- [EXCERPT]
= = = =

[PATCH] powerpc/vdso32: inline __get_datapage()

Christophe Leroy christophe.leroy at c-s.fr
Sat Aug 17 00:48:48 AEST 2019


__get_datapage() is only a few instructions to retrieve the
address of the page where the kernel stores data to the VDSO.

By inlining this function into its users, a bl/blr pair and
a mflr/mtlr pair is avoided, plus a few reg moves.

The improvement is noticeable (about 55 nsec/call on an 8xx)

vdsotest before the patch:
gettimeofday:    vdso: 731 nsec/call
clock-gettime-realtime-coarse:    vdso: 668 nsec/call
clock-gettime-monotonic-coarse:    vdso: 745 nsec/call

vdsotest after the patch:
gettimeofday:    vdso: 677 nsec/call
clock-gettime-realtime-coarse:    vdso: 613 nsec/call
clock-gettime-monotonic-coarse:    vdso: 690 nsec/call

Signed-off-by: Christophe Leroy <christophe.leroy at c-s.fr>
---
 arch/powerpc/kernel/vdso32/cacheflush.S   | 10 +++++-----
 arch/powerpc/kernel/vdso32/datapage.S     | 29 ++++-------------------------
 arch/powerpc/kernel/vdso32/datapage.h     | 12 ++++++++++++
 arch/powerpc/kernel/vdso32/gettimeofday.S | 11 +++++------
 4 files changed, 26 insertions(+), 36 deletions(-)
 create mode 100644 arch/powerpc/kernel/vdso32/datapage.h

diff --git a/arch/powerpc/kernel/vdso32/cacheflush.S b/arch/powerpc/kernel/vdso32/cacheflush.S
index 7f882e7b9f43..e9453837e4ee 100644
--- a/arch/powerpc/kernel/vdso32/cacheflush.S
+++ b/arch/powerpc/kernel/vdso32/cacheflush.S
@@ -10,6 +10,8 @@
 #include <asm/vdso.h>
 #include <asm/asm-offsets.h>
 
+#include "datapage.h"
+
 	.text
 
 /*
@@ -24,14 +26,12 @@ V_FUNCTION_BEGIN(__kernel_sync_dicache)

= = = =

- [DATA]
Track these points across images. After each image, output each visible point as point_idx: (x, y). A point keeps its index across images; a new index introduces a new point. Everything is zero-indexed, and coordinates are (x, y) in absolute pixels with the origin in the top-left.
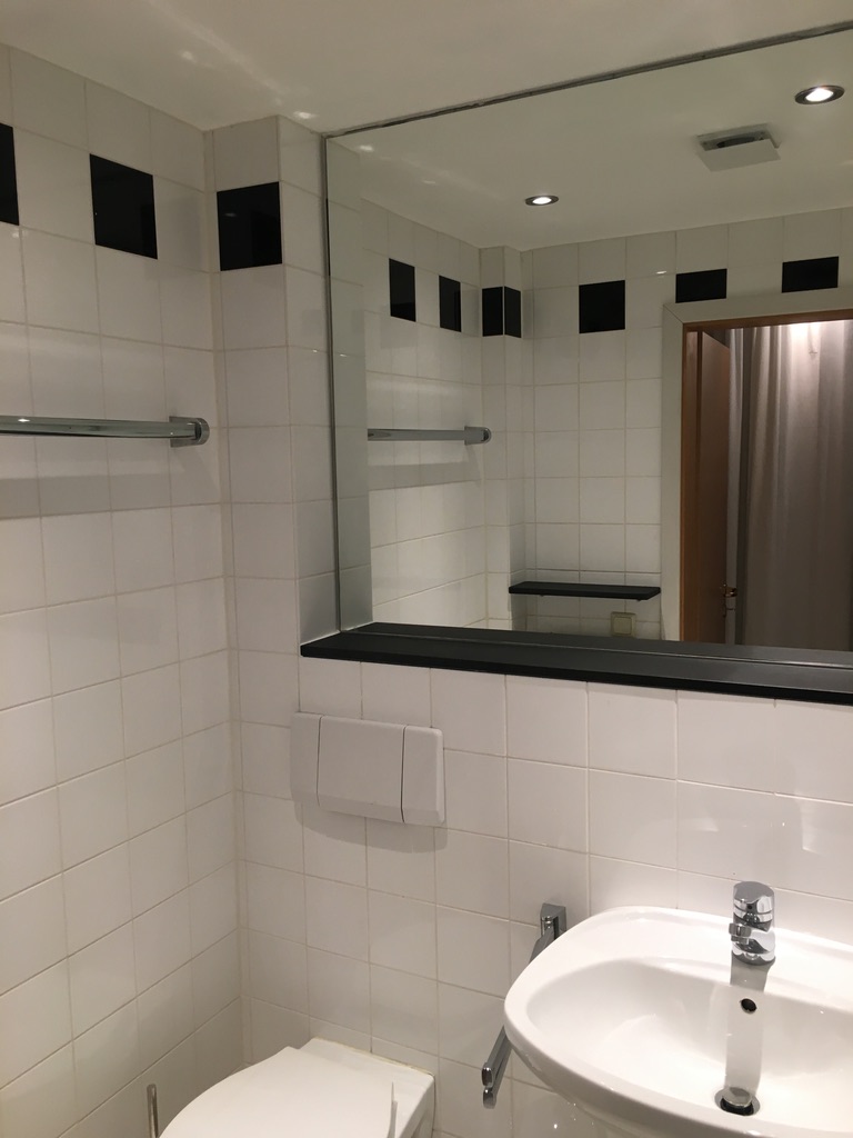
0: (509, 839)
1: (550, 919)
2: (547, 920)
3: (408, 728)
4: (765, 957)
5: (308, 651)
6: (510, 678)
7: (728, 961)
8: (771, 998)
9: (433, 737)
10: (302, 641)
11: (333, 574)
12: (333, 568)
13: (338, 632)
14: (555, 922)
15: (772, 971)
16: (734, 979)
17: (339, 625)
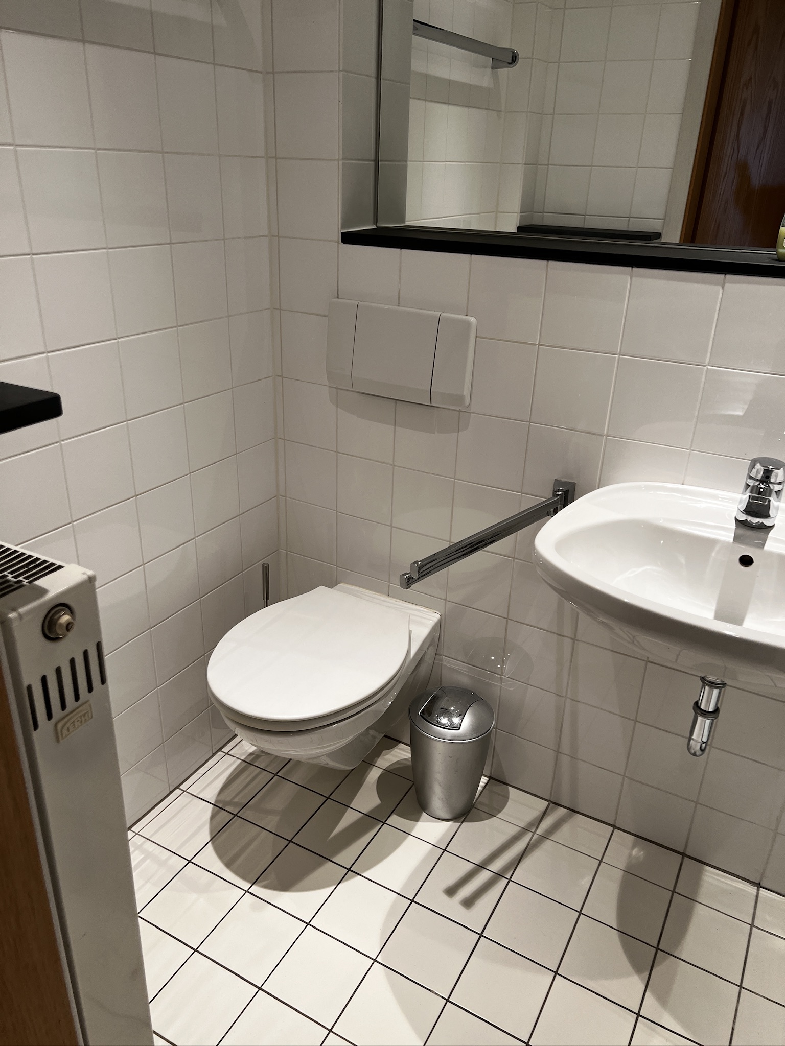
0: (530, 422)
1: (561, 491)
2: (559, 491)
3: (444, 315)
4: (767, 522)
5: (348, 238)
6: (553, 264)
7: (733, 525)
8: (770, 554)
9: (468, 324)
10: (343, 227)
11: (372, 163)
12: (373, 157)
13: (374, 227)
14: (566, 493)
15: (772, 534)
16: (736, 538)
17: (376, 221)
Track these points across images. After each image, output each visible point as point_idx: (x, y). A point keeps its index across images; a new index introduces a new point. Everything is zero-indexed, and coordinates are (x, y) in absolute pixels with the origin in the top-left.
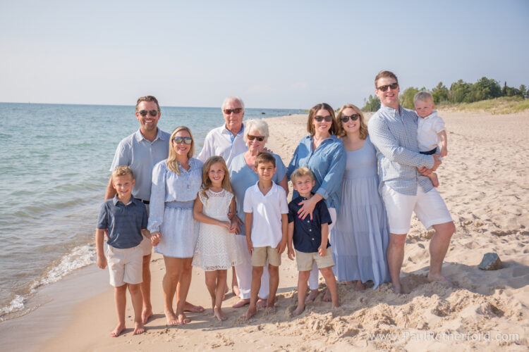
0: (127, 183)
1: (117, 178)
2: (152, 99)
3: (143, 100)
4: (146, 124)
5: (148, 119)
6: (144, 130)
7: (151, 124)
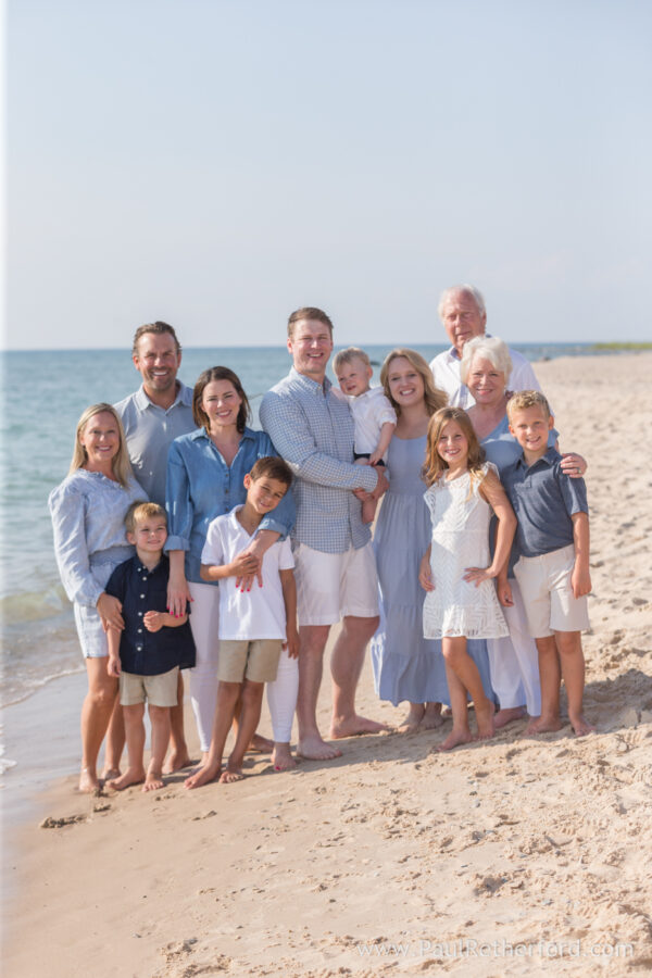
0: (538, 423)
1: (519, 414)
2: (163, 329)
3: (148, 331)
4: (156, 378)
5: (158, 369)
6: (151, 389)
7: (166, 377)
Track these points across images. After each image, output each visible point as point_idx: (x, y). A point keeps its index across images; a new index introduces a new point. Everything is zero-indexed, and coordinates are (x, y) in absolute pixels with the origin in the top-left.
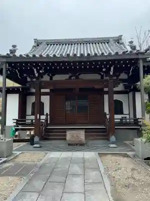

= = = =

- [YOUR ASSIGNMENT] Can you carry on the powerpc vdso32 datapage patch from the point where it stops?

- [RESULT OF THE EXERCISE]
   .cfi_startproc
 	mflr	r12
   .cfi_register lr,r12
-	mr	r11,r3
-	bl	__get_datapage at local
+	get_datapage	r10, r0
 	mtlr	r12
-	mr	r10,r3
 
 	lwz	r7,CFG_DCACHE_BLOCKSZ(r10)
 	addi	r5,r7,-1
-	andc	r6,r11,r5		/* round low to line bdy */
+	andc	r6,r3,r5		/* round low to line bdy */
 	subf	r8,r6,r4		/* compute length */
 	add	r8,r8,r5		/* ensure we get enough */
 	lwz	r9,CFG_DCACHE_LOGBLOCKSZ(r10)
@@ -48,7 +48,7 @@ V_FUNCTION_BEGIN(__kernel_sync_dicache)
 
 	lwz	r7,CFG_ICACHE_BLOCKSZ(r10)
 	addi	r5,r7,-1
-	andc	r6,r11,r5		/* round low to line bdy */
+	andc	r6,r3,r5		/* round low to line bdy */
 	subf	r8,r6,r4		/* compute length */
 	add	r8,r8,r5
 	lwz	r9,CFG_ICACHE_LOGBLOCKSZ(r10)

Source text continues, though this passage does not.